The voting system is a far cry from Britain’s, with a system of proportional representation meaning that the whole country is treated as one polling district. Each party puts forward a list of candidates, and Knesset seats are divvied up according to how they fare in the vote. 

Nobody has a local MP — or MK as they are known in Israel — and the system leads to lots of parties and to coalition governments. There are currently (February 2018) ten parties in Knesset, six of them in the coalition. 

Each of the coalition players has its own agenda, and disagreements can quickly lead to crises and elections. So while an election is only required every four years, Israel seems to forever be going to the polls, and the last three elections took place in the space of just six years. 

The other effect of Israel’s coalition politics is that with so many parties in the government, all of them want jobs for their members. After all, this is Israel, and most of the MKs have a Jewish mother who wants to know her son or daughter is a minister, not just a run-of-the-mill MK.

So, almost one in four parliamentarians is a minister or deputy minister, and if you are asked how many Israeli ministers it takes to change a light bulb the jokey answer is one - the Minister for the Changing of Light Bulbs. 

The government can propose legislation, and so can individual politicians. Government bills need to pass three stages — readings — if they are to become law, while private member’s bills must complete a preliminary reading as well as the three main readings. Some bills are completely new legislation, while others are amendments. 

But once a bill becomes law, it does not mean it is there to stay. The Supreme Court has the power to strike down laws as unconstitutional, and there is lots of anger from right-wing MKs towards the court, as they feel that it overuses this power to block nationalist legislation. For example, it vetoed a hard-line policy against asylum seekers and softened a controversial law that allows legal action against people who call for anti-Israel boycotts. 

The government is led by Likud, the party of Prime Minister Benjamin Netanyahu. Likud is on the right, and its members range ideologically from soft right to zealously pro-settler. Mr Netanyahu has hesitantly accepted the idea of peace with the Palestinians based on a two-state solution, but many in his party reject this idea. 

To Likud’s right there is Jewish Home, a strongly pro-settler party that is mostly religious, and Yisrael Beytenu, the party of the hawkish Defence Minister Avigdor Liberman. These prop up the coalition along with the Haredi parties United Torah Judaism and Shas, and the centre-right Kulanu. 

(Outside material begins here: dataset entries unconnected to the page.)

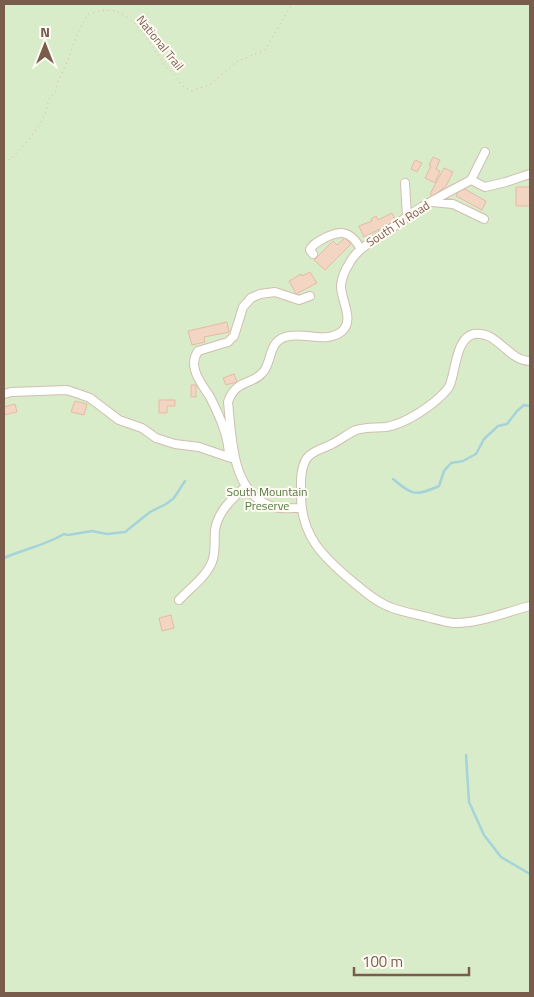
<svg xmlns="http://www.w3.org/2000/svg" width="534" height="997" font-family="'Titillium Web',sans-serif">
	<rect width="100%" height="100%" fill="#fdf6ec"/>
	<path fill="#d8ecc9" d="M4,4h526v989h-526z"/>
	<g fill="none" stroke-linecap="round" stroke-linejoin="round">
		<path stroke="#a5d3da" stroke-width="2.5" d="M393,479c20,17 23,17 46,7l5,-15 7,-8 12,-2 13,-7 8,-15 14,-13 9,-2 10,-13 7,-6 6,1
			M4,558c20,-9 42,-13 60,-24l4,1 24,-4 15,3 18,-2 25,-20 16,-8 8,-6 11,-17
			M466,755l3,47 15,33 17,22 29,17"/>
	</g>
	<path fill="#f3d5c3" stroke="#e6bba3" d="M433,157l7,3 -4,9 4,2 -5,12 -10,-5 6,-12 -2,-1z
		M415,160l7,3 -5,9 -6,-3z
		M444,168l9,4 -7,14 -13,10 -3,-2z
		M461,187l25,14 -4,9 -26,-14z
		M516,187h14v19h-14z
		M392,213l4,8 -32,16 -5,-11 13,-5 -1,-2 5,-3 2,4z
		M345,238l6,6 -26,26 -11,-10 19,-19 4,4z
		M310,272l7,11 -21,11 -7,-13 12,-7 1,2z
		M227,322l2,10 -25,5 1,5 -13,3 -4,-14z
		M234,374l3,8 -11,3 -3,-7z
		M191,385h5v12h-5z
		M159,400h16v6h-8v7h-8z
		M75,401l12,3 -3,11 -13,-3z
		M15,404l2,8 -13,3v-8z
		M171,615l3,13 -12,3 -3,-13z"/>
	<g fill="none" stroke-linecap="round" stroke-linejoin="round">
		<g stroke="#d1beb0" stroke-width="10">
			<path id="minor" d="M471,180l14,-28
				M405,183l2,34
				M432,202l21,2 31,15
				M313,254l-3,-4c2,-5 6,-7 11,-10 17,-10 29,-11 39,8
				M530,361c-22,0 -33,-31 -56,-27 -19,4 -18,39 -25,53 -4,6 -10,11 -16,16 -13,10 -30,21 -47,24 -10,1 -20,0 -30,3 -9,4 -17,11 -26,15 -8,4 -18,6 -23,13 -7,10 -6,25 -6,37 0,41 22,62 52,87 11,9 23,20 37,25 12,5 25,7 37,10 8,2 17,5 26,6 25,1 53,-11 77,-17
				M4,394l7,-2 56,-2 12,4 11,4 29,22 23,8 14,10 19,6 24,3 32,11
				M229,457c0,-21 -10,-42 -19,-60 -5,-8 -13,-18 -15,-27 -2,-7 -1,-13 3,-19l30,-9 6,-6 9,-29 8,-9 9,-4 15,-2 24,8 11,-4
				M301,508c-9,0 -18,1 -27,-1 -43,-12 -42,-69 -46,-105 8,-24 25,-16 36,-31 8,-11 5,-29 21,-34 18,-6 39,7 56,-5 15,-11 -1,-33 0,-47 1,-7 4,-15 8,-21 8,-16 23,-22 37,-32 12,-8 22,-17 34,-24 17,-10 34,-19 51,-28l14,7 21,-5 24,-8
				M179,600c11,-12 27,-23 33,-38 4,-10 2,-21 3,-32 3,-19 17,-31 31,-44"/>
		</g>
		<path stroke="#d9b8a5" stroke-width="1" stroke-dasharray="1 4" stroke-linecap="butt" d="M525,4l5,3
			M4,158l6,2c12,-12 39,-41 38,-60l8,-9 1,-7 11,-24 9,-26 11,-20c6,-1 13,-4 19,-4 28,1 43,35 57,54 6,8 13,11 17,21l10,6 20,-7 25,-22 29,-12 27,-46"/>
		<use href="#minor" stroke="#fff" stroke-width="8"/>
	</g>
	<g text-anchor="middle" stroke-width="4" stroke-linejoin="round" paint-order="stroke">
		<g font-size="12" fill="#7a5c4d" stroke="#fffaf3">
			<text transform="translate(160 43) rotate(51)" y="4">National Trail</text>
			<text transform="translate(398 224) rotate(-33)" y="4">South Tv Road</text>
		</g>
		<g font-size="12" fill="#537a41" stroke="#fffaf3">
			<text x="267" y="496">South Mountain<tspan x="267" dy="14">Preserve</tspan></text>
		</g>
	</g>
	<rect width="534" height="997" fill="none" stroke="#7a5c4d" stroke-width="10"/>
	<g transform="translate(45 45)" stroke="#fffaf3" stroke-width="4" paint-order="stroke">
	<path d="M0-4L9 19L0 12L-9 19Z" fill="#7a5c4d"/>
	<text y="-8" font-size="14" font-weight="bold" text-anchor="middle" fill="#7a5c4d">N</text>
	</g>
	<path d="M354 967v8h115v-8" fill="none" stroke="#7a5c4d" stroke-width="2.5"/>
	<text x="362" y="967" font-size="15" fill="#7a5c4d" stroke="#fffaf3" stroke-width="4" paint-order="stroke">100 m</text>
</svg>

The two opposition parties with a chance of replacing Likud in government are the left-wing Zionist Union, which is mostly comprised of the long-established Labour Party, and the newby Yesh Atid, a centrist party led by the former TV personality Yair Lapid. Meretz is the left flank of Israel’s Jewish politics, passionate about peace and fighting Orthodox power, while the Joint List is an alliance of small Arab parties. 

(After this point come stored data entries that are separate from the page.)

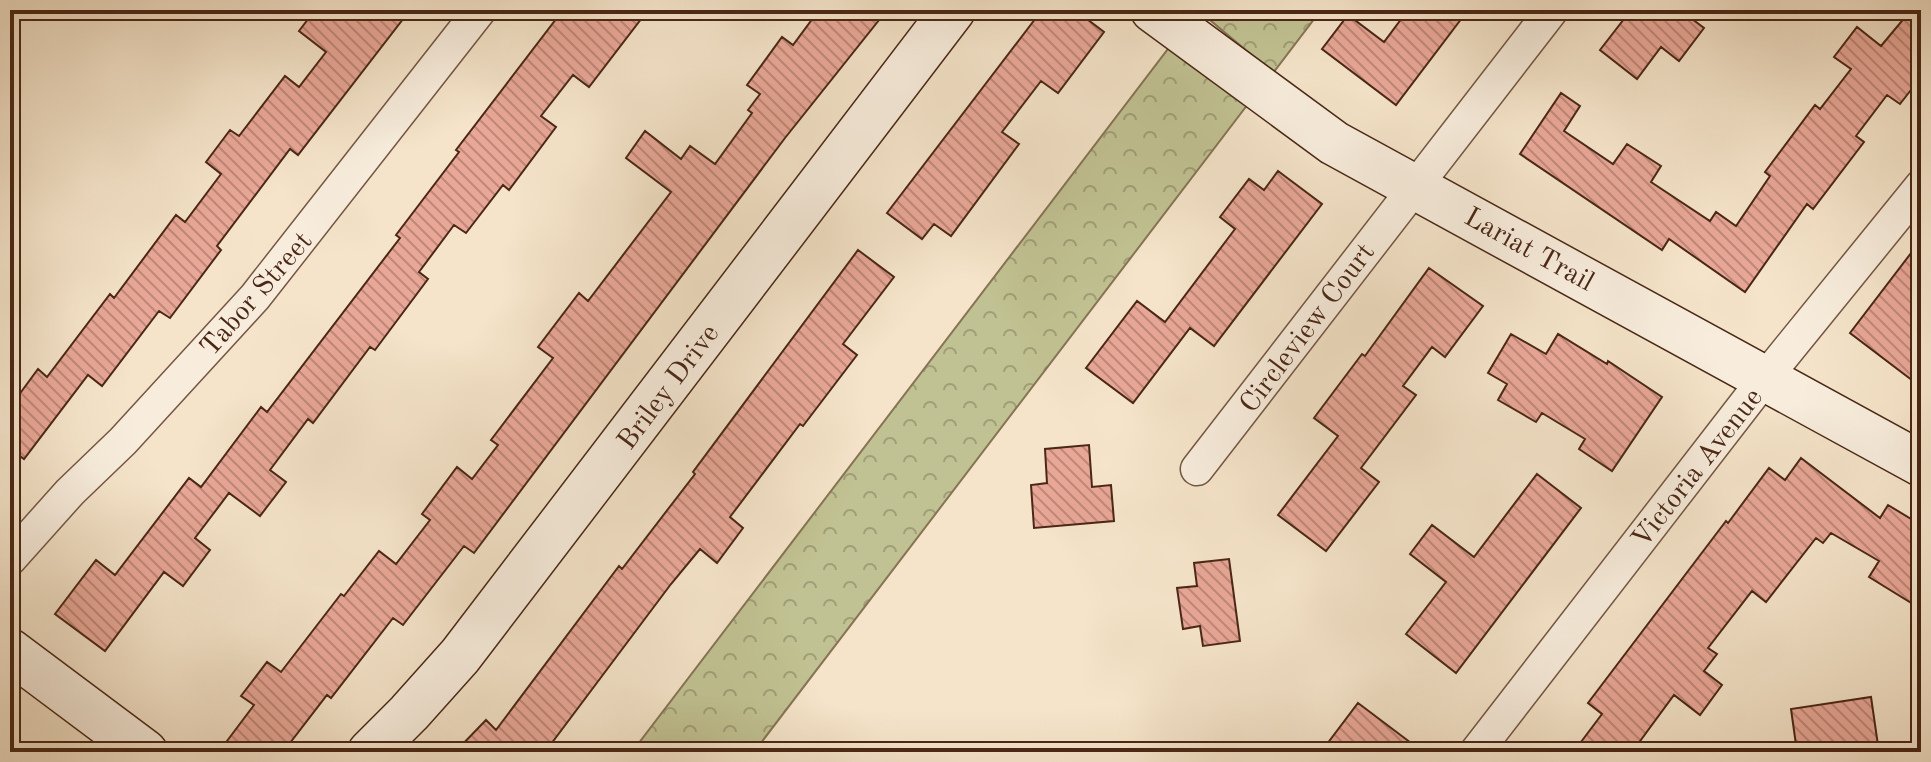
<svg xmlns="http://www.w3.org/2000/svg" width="1931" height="762" font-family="'Old Standard TT',serif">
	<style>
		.forest { fill: url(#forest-crowns); stroke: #867454; stroke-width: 2 }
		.building { fill: url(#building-back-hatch); stroke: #4a2716; stroke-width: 2 }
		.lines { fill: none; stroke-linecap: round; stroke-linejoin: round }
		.street-casing { stroke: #755643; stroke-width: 35 }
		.secondary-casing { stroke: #4a2716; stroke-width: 47 }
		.street { stroke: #f8eddd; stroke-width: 32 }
		.secondary { stroke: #f8eddd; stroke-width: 44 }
		.labels { text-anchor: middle; stroke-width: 7; stroke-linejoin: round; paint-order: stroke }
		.street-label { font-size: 28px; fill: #4a2716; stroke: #f8eddd }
	</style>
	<defs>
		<pattern id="forest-crowns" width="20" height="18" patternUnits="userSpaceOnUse" patternTransform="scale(2)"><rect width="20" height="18" fill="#c1c293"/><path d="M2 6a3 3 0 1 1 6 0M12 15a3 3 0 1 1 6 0" fill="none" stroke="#9f9e77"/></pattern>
		<pattern id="building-back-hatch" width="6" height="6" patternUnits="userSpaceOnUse" patternTransform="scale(2)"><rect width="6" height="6" fill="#e9a797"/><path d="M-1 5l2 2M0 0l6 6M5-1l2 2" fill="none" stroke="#bf887a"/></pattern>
	</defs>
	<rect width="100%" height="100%" fill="#f5e4ca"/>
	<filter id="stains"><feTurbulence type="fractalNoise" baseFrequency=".0025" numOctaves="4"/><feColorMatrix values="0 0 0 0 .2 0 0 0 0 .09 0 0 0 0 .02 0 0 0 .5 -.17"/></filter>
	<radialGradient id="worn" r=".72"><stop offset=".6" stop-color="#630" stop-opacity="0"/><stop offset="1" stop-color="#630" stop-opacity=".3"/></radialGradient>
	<path class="forest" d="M 1198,10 L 1321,10 L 1273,73 Z
		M 1171,45 L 1248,104 L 754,752 L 632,752 Z"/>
	<path class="building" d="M 315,10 L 410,10 L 298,155 L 290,149 L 217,246 L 221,250 L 170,318 L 159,311 L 102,386 L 88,375 L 24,459 L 10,449 L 10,407 L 38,369 L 47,377 L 110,294 L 114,298 L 176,215 L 185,222 L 221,174 L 206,162 L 230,130 L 239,136 L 285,76 L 299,87 L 326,52 L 299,31 Z
		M 563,10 L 648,10 L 589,87 L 573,75 L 541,116 L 556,127 L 509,190 L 503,185 L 466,233 L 454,225 L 419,272 L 428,279 L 375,350 L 370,347 L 313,423 L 308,419 L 270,470 L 286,482 L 260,516 L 229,493 L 195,538 L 210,550 L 183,586 L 164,572 L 105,651 L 55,614 L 96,560 L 115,575 L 189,478 L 201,487 L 261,407 L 267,412 L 400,238 L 396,235 L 459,152 L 456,150 Z
		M 819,10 L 887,10 L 785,138 L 474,553 L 464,546 L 403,625 L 393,618 L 331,698 L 327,695 L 283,752 L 241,752 L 227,741 L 254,705 L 241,696 L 267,662 L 281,672 L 341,594 L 344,596 L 379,551 L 396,564 L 430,520 L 422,514 L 457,467 L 472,479 L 498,445 L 491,440 L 553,358 L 538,347 L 579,293 L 588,301 L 671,192 L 626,158 L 645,131 L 681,159 L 690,146 L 715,164 L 752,113 L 748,110 L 760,94 L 747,85 L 782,37 L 793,45 Z
		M 1042,10 L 1075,10 L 1104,32 L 1058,93 L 1041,81 L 1002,132 L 1019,144 L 951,236 L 934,224 L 922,239 L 887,213 Z
		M 1408,10 L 1468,10 L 1396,105 L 1322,49 L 1348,15 L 1384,42 Z
		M 1631,10 L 1680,10 L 1704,28 L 1679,61 L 1661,47 L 1637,79 L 1600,50 Z
		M 1911,10 L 1921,10 L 1921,77 L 1900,104 L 1887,95 L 1856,136 L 1864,142 L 1813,209 L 1807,204 L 1745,292 L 1669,239 L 1662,250 L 1520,154 L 1561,93 L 1580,106 L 1564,131 L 1613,164 L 1627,144 L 1661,166 L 1651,182 L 1710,221 L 1716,212 L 1736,226 L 1770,176 L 1765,172 L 1815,105 L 1820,109 L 1851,69 L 1834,57 L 1857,27 L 1881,46 Z
		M 1278,171 L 1322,204 L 1214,346 L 1190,328 L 1133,403 L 1086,368 L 1137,301 L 1165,322 L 1235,229 L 1220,217 L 1249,179 L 1264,190 Z
		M 1921,240 L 1921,387 L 1850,333 Z
		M 858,250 L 894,277 L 843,344 L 857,355 L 803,426 L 800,424 L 730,517 L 743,528 L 717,563 L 700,549 L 671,584 L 545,752 L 455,752 L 486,720 L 496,730 L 619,566 L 622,569 L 695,474 L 693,472 Z
		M 1429,268 L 1483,306 L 1445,357 L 1432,347 L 1403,386 L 1416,395 L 1361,468 L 1379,482 L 1326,551 L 1278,515 L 1338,436 L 1314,418 L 1362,354 L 1365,356 Z
		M 1511,334 L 1546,354 L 1558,334 L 1607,364 L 1608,361 L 1662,397 L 1612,471 L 1579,449 L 1585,439 L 1542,413 L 1536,422 L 1498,400 L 1507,384 L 1488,373 Z
		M 1089,445 L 1092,487 L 1111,485 L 1114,521 L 1034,528 L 1031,485 L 1047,483 L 1045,449 Z
		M 1801,458 L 1880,518 L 1888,505 L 1921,525 L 1921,609 L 1869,577 L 1879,561 L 1831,533 L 1823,543 L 1816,538 L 1766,602 L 1752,591 L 1708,648 L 1717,654 L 1704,671 L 1722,685 L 1700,715 L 1674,695 L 1632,752 L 1594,752 L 1581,742 L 1602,714 L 1588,703 L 1726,521 L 1728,523 L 1769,468 L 1785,480 Z
		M 1537,474 L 1581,508 L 1456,673 L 1406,634 L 1446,582 L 1410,554 L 1432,525 L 1474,557 Z
		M 1229,559 L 1240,641 L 1203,646 L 1200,626 L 1183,629 L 1177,588 L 1197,586 L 1194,563 Z
		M 1871,697 L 1879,752 L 1797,752 L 1791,709 Z
		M 1358,703 L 1423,752 L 1321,752 Z"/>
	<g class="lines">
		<g class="street-casing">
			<path id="street" d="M 1197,469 L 1552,10
				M 10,559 L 70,492 L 123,441 L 255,297 L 480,10
				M 1476,752 L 1766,377 L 1921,186"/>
		</g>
		<g class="secondary-casing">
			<path id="secondary" d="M 1153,10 L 1334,143 L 1921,464
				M 10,651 L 145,752
				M 370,752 L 409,713 L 460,656 L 953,10"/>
		</g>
		<use href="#street" class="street"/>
		<use href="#secondary" class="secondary"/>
	</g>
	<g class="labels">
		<g class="street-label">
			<text transform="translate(1530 248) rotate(29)" y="10">Lariat Trail</text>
			<text transform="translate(255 293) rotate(-49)" y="10">Tabor Street</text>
			<text transform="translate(1306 327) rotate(-53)" y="10">Circleview Court</text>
			<text transform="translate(667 386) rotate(-53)" y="10">Briley Drive</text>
			<text transform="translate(1696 467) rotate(-52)" y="10">Victoria Avenue</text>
		</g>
	</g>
	<rect width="1931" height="762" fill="none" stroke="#f5e4ca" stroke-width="40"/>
	<rect x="12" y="12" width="1907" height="738" fill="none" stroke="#4a2716" stroke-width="4"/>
	<rect x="20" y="20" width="1891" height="722" fill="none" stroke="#4a2716" stroke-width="2"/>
	<rect width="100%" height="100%" filter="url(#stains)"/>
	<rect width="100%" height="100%" fill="url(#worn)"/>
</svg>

Sometimes Knesset is the nerve centre of a political system set on big challenges, like keeping eight million citizens safe in the face of an unstable Middle East, and on occasion it is a venue for poignant events marking history, such as the centenary of the Balfour Declaration and the tragedy of the Holocaust. Other times it is the theatre of the absurd, where members are on record bickering about whether it is okay to call a fellow politician a pimp, tearing up legislation they do not like, and even in one case drenching a political opponent with water. 

Drama occasionally gets MKs into trouble, but more often than not it does them good by getting them noticed. And everyone in Knesset needs to get noticed - after all the next election is never far away.